__WHAT TO DO__.
Where in the data does the word "Gipuzkoa" appear? Find those lines and copy them.

Image comparison data
Content starts
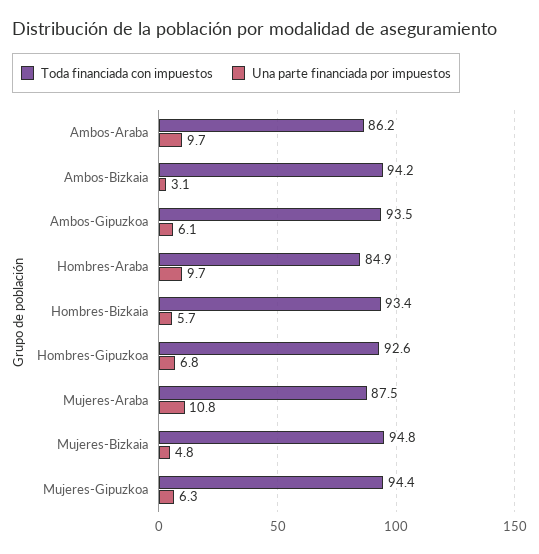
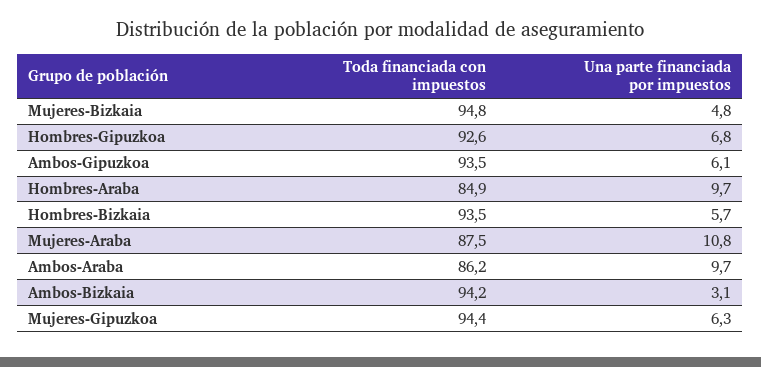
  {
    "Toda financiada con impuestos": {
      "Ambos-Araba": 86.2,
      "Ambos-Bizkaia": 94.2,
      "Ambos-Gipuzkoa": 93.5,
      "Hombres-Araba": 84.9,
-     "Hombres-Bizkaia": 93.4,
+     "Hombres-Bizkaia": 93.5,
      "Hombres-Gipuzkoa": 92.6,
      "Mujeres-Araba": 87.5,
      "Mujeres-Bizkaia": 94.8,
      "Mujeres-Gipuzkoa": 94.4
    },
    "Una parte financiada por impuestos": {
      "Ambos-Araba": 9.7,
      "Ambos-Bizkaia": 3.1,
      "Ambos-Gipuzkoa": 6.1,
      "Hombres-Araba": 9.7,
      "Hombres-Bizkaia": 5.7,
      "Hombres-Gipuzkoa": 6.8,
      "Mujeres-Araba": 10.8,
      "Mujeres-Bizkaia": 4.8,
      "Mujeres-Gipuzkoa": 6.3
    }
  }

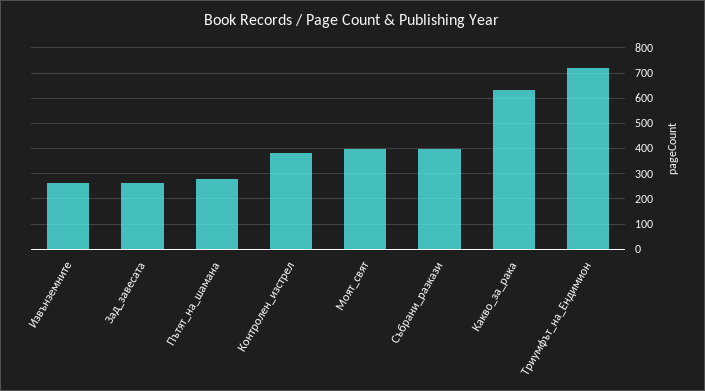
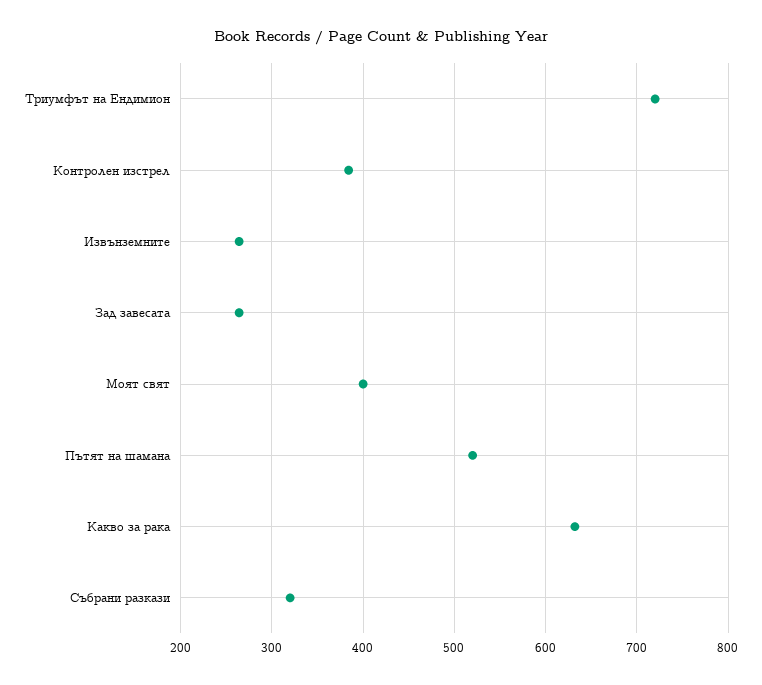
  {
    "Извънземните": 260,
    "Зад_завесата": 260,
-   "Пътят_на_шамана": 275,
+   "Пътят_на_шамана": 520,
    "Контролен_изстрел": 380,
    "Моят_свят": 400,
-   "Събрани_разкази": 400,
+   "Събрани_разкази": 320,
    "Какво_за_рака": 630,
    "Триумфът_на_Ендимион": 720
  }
Content ends
__RESULT FOR THIS EXERCISE__.
      "Ambos-Gipuzkoa": 93.5,
      "Hombres-Gipuzkoa": 92.6,
      "Mujeres-Gipuzkoa": 94.4
      "Ambos-Gipuzkoa": 6.1,
      "Hombres-Gipuzkoa": 6.8,
      "Mujeres-Gipuzkoa": 6.3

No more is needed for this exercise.